At some point in our lives, a breaking point, we stop asking ourselves what exactly do we want and start looking around and asking what would make fewer ripples, what do we need to do to please everybody.

But think about it, when you are born, you know exactly what you want and you get it. You need to be fed, changed or to go to sleep you let your parents know and you get it. However, when you become older people start telling you ‘don’t do that, you are not good at that so don’t even try, you are lazy, etc. ‘

If we are not careful, we stop following our dreams. 

I only just recently realised that I was trying too hard to please everyone and was working to get results so that the boss is happy, doing anything that was asked so that people in my workplace would like me. Because I kept trying to please everyone, in the end, I ended up tired with no clear goal in my head. The only place that I could be myself was at home with my kids and hubby.

However, all of this changed since I started this blog and started listening to motivational audio books on the way to work. I realised that however much you do for people they will take it for granted and ask for more. They don’t care about me, instead focusing on their own lives.

I am a bit of a black sheep in the workplace, as I am the only one with small kids and cannot go out and have drinks and go to night-clubs. Because of this, people do not understand me and don’t really want to talk to me. But that is ok as science is one job where you can get lost in your experiments for hours and not have to talk to anyone.

Since starting this blog, I stopped caring what other people thought of me or said about me and today was a turning point where I realised just how much I improved in my reactions to what others thought about me.

Today I found out about something that happened before I went on maternity leave, something was said about me that I will not repeat here and was overheard. Well, today for the first time in my life, instead of being upset about it I said: “Well, it is her opinion, but I am here to work and to progress, in order to reach my goals”. The thing that was said, was said in front of 4 of my colleagues, but it just demonstrated how immature and unprofessional that person is.
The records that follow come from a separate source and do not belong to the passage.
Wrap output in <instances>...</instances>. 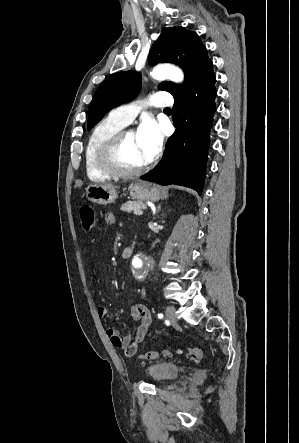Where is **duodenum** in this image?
<instances>
[{
    "mask_svg": "<svg viewBox=\"0 0 299 443\" xmlns=\"http://www.w3.org/2000/svg\"><path fill=\"white\" fill-rule=\"evenodd\" d=\"M134 251V246L133 245H129L126 248H124V250L121 253V257L122 258H128L132 255Z\"/></svg>",
    "mask_w": 299,
    "mask_h": 443,
    "instance_id": "410a0bca",
    "label": "duodenum"
}]
</instances>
Don’t get me wrong, I like all of my colleagues and can see their youth and ambition and can admire it, but what they do not realise though is that I might not mold to their standards, but I am following my path. Because of my past experiences, I have a much more diverse knowledge than they do. This does not make me better, just more experienced and perhaps someday they will look and ask themselves, why did I not talk to her?

For now, I am content looking forward to my future, focusing on what I want to achieve and enjoying my life as a mummy to two gorgeous boys.

Hope you all had a lovely day.

 

 

7 replies »

  1. I absolutely love your writing style! I can related to a lot of this so thank you for sharing. It takes a lot of courage to let go of the negatives and focus on building yourself. You’re doing a great job! (:

    Liked by 1 person

  2. Love this post and it is so true. I was exactly the same before where i would just do everything that people wanted me to do just to please them and for them to be happy. The last year I decided it was enough and it was time for me to do things that pleased me and not others because like you said those people doesn’t know when to stop they will always want more and more and they don’t care about you, they only care about what will benefit them at the end!